BEGIN Available data

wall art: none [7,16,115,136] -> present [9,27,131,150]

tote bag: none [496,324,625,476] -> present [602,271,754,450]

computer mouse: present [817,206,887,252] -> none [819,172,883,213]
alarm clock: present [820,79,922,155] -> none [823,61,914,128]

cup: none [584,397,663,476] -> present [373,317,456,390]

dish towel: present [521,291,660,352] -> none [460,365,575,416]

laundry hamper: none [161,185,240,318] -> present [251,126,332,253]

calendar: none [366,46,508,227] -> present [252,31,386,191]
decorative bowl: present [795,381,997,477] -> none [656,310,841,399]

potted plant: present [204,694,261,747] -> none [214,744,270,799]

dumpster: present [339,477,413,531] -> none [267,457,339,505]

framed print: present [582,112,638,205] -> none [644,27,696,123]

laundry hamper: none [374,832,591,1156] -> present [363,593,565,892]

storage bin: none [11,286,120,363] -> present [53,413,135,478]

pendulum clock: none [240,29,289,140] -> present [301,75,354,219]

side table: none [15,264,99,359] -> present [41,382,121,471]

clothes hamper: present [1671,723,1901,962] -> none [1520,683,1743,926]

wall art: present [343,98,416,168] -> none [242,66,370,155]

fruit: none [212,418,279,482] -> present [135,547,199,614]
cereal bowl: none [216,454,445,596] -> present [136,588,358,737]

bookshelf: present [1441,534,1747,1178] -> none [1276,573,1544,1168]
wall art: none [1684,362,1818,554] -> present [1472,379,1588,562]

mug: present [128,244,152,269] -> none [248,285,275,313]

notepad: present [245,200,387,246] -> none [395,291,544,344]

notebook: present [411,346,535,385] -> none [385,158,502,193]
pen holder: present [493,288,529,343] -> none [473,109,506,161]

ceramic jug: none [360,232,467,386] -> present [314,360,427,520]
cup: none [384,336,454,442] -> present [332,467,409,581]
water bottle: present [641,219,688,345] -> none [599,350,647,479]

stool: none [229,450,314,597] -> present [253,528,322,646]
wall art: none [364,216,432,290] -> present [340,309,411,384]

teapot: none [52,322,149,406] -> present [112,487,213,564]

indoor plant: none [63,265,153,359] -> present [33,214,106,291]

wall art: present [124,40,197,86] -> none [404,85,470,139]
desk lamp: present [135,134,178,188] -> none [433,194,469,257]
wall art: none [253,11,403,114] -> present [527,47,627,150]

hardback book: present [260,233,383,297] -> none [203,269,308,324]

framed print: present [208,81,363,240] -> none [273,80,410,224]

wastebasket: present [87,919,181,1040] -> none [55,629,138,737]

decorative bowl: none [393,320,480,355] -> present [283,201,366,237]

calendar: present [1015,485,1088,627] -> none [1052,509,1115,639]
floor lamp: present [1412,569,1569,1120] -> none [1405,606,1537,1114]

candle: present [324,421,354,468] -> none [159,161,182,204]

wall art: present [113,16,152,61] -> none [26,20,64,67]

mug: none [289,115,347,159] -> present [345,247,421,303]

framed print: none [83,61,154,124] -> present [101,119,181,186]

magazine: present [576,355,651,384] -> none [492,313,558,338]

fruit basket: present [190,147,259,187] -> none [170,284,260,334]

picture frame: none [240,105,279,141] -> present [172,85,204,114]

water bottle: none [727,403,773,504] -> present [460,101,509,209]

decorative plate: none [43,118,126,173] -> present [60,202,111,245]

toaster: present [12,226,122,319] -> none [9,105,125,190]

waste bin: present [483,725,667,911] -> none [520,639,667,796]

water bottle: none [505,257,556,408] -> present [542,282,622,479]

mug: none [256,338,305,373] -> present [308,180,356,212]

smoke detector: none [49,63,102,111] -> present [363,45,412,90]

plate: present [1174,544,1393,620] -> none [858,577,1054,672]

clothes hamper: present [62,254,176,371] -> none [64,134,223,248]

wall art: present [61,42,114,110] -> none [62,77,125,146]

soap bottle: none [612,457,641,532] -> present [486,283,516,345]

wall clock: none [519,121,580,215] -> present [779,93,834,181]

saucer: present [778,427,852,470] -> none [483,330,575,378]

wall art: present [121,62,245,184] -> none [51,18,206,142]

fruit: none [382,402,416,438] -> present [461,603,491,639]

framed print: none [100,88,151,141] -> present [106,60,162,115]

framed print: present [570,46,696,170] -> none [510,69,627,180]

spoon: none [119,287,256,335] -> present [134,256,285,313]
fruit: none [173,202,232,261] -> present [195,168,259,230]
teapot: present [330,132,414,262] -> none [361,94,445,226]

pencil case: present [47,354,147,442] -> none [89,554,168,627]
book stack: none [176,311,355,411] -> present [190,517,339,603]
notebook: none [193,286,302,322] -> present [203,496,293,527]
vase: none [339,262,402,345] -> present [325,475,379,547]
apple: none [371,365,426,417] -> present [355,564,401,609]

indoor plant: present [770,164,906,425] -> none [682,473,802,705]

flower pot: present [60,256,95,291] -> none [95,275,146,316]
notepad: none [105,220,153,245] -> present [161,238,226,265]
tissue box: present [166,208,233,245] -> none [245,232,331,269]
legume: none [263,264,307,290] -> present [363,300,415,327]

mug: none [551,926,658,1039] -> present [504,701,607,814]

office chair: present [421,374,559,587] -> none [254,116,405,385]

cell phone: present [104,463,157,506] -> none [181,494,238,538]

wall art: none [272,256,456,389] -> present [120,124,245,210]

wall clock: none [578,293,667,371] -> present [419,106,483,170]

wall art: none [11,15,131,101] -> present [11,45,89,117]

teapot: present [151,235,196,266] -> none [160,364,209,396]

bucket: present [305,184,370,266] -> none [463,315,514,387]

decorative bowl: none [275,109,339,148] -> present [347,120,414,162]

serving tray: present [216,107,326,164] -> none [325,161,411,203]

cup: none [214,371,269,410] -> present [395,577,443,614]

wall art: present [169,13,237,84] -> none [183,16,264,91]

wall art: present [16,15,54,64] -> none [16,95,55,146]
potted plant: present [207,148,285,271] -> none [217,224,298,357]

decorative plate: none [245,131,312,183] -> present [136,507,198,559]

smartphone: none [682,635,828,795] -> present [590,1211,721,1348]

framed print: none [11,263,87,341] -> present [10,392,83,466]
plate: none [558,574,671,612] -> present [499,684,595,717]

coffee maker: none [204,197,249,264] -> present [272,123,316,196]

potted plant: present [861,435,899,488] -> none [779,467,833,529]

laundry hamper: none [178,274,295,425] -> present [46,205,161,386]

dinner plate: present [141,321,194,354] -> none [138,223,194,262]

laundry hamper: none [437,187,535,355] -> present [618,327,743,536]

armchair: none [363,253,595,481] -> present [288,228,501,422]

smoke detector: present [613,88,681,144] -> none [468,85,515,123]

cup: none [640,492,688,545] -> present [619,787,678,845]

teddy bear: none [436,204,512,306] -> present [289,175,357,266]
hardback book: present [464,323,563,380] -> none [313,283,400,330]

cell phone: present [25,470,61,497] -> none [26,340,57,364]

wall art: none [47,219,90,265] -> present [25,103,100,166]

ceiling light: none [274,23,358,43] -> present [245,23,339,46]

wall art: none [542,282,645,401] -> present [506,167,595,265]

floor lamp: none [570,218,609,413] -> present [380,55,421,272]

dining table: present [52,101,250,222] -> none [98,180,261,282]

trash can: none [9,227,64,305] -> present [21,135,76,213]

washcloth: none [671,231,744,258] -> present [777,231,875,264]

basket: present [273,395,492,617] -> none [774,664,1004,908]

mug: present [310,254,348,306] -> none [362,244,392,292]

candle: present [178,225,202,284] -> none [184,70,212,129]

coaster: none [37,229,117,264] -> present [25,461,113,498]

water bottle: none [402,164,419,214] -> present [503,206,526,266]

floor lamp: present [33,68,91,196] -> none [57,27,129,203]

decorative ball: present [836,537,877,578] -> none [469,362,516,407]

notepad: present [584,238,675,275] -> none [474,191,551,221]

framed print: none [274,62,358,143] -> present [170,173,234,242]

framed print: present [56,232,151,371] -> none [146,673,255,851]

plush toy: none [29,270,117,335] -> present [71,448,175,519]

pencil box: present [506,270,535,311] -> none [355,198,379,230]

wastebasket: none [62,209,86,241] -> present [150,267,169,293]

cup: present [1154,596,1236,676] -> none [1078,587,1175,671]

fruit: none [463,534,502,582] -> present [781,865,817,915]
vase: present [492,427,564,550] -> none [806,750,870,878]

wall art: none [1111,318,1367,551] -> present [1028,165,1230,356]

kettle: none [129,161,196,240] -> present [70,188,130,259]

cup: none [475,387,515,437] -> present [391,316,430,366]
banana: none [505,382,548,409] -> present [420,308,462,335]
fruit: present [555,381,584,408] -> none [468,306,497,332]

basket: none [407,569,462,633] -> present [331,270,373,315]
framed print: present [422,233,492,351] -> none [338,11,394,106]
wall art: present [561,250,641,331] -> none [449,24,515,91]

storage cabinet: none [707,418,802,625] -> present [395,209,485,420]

END Available data

- _What you have to do_
Copy out word for word each line of the listing, from the very first line down to the line containing "potted plant: present [204,694,261,747]", and stop after that line.

- _Answer section_
wall art: none [7,16,115,136] -> present [9,27,131,150]

tote bag: none [496,324,625,476] -> present [602,271,754,450]

computer mouse: present [817,206,887,252] -> none [819,172,883,213]
alarm clock: present [820,79,922,155] -> none [823,61,914,128]

cup: none [584,397,663,476] -> present [373,317,456,390]

dish towel: present [521,291,660,352] -> none [460,365,575,416]

laundry hamper: none [161,185,240,318] -> present [251,126,332,253]

calendar: none [366,46,508,227] -> present [252,31,386,191]
decorative bowl: present [795,381,997,477] -> none [656,310,841,399]

potted plant: present [204,694,261,747] -> none [214,744,270,799]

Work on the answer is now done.